Children listen to much more than we sometimes give them credit for and they are listening to us when we complain, or yell, about being cut off in traffic, the line at the grocery store taking too long, and the relative who drives us nuts. Choose your words carefully, as they will become the words that your children use!
Remember that even when you are correcting your child’s behavior, you are modelling respect. Losing your cool and screaming will show your child that angry outbursts are ok. Try to address unwanted behaviors calmly and privately, reset expectations, and remind your child of the consequences of their actions.

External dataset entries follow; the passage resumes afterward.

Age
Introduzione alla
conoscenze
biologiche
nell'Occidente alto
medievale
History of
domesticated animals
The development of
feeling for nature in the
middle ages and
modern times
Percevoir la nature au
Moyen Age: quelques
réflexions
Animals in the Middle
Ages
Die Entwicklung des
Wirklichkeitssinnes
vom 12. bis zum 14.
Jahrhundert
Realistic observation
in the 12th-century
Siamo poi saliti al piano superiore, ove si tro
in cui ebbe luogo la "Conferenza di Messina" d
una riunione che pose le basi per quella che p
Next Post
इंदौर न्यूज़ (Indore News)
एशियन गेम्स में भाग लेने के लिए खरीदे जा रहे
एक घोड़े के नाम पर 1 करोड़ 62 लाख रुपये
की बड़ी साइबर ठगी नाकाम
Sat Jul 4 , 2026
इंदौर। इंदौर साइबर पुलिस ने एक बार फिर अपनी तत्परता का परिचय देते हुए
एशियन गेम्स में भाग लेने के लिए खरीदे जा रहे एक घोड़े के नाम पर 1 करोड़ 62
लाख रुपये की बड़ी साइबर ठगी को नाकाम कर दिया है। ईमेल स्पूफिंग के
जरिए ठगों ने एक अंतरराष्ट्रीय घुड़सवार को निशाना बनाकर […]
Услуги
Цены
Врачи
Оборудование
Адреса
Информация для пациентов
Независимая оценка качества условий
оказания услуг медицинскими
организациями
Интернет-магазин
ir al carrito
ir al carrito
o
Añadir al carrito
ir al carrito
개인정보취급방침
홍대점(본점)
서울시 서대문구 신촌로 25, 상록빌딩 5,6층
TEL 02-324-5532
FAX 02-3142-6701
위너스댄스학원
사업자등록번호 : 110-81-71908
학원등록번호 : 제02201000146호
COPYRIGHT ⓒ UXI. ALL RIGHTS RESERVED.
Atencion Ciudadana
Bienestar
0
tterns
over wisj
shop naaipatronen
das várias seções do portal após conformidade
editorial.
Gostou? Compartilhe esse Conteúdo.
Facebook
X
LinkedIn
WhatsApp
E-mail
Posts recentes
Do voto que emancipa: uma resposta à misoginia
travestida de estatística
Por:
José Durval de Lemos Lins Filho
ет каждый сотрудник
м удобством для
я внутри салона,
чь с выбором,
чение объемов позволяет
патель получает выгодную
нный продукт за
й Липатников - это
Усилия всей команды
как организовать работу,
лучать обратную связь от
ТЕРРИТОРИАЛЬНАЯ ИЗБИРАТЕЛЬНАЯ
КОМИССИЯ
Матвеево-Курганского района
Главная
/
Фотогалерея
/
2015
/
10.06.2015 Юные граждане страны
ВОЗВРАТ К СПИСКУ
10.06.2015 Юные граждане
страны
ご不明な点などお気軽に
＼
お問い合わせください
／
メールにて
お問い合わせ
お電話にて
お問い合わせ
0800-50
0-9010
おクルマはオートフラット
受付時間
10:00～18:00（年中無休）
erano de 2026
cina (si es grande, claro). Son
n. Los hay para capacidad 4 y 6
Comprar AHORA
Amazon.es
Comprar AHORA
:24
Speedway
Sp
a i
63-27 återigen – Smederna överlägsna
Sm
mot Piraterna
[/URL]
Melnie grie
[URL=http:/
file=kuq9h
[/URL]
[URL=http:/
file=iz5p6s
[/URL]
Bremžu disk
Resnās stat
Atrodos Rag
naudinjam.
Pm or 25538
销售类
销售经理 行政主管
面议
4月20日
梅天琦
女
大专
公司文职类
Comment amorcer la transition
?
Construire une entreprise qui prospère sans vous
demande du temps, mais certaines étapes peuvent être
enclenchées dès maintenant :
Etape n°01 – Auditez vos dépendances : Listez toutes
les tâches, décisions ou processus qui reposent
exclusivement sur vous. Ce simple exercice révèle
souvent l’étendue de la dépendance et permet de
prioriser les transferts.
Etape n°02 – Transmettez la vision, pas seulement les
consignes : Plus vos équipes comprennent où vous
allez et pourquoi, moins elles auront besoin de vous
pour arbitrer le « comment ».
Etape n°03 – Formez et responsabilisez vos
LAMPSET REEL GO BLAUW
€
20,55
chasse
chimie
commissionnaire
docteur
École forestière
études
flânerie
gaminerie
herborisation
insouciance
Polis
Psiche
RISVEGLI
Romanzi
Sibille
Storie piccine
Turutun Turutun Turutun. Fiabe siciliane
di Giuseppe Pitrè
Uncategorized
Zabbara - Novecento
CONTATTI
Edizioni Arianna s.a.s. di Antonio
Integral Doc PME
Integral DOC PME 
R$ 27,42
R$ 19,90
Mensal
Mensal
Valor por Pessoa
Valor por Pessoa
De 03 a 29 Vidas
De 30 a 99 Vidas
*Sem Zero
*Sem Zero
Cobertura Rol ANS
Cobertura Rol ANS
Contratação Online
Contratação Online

For some children, empathy comes very easily. Other children need to be taught how to show empathy to others. Teaching empathy means teaching your child how their actions affect others. Saying “excuse me” after bumping into a friend on the playground, or “thank you” after being handed an item are first steps for teaching empathy. “Children with empathy skills will naturally be more respectful than others because they have a clear understanding of the effects of their actions on the people around them,” continued Dixon.
Address Faux Pas Immediately and Directly
Feedback on manners should be immediate and specific. If your child holds the door open for the next person, thank them for their thoughtfulness in holding the door. If they forget a needed “thank you,” model it for them right away. Feedback is most effective when given immediately. Positive feedback will encourage more positive actions, while corrections will remind children of the expectations of respect. Deciding to let disrespectful actions slide will only hurt your child in the long run. It is easier to mold and change behavior with a young child rather than later when the child has been practicing disrespectful actions for years.
Fit It When It Isn’t Broken
This was a hard concept for my husband to embrace. Our daughter had an absolute tantrum about our plans changing. She was rude and disrespectful. Although we did give immediate feedback and consequences, that was not the time for reteaching expectations. Children will not respond favorably to a lesson about anything when they are in the throes of a meltdown or angry over a perceived wrong. Instead, wait for your child to calm down, then readdress the disrespectful behavior when your child can communicate calmly. Talk about what happened leading up to the event and how things could be changed to go more smoothly if it happens again, because it will happen again!
Teaching our children to be respectful won’t happen in a day, or even a week! Luckily for us, we will be given many, many opportunities!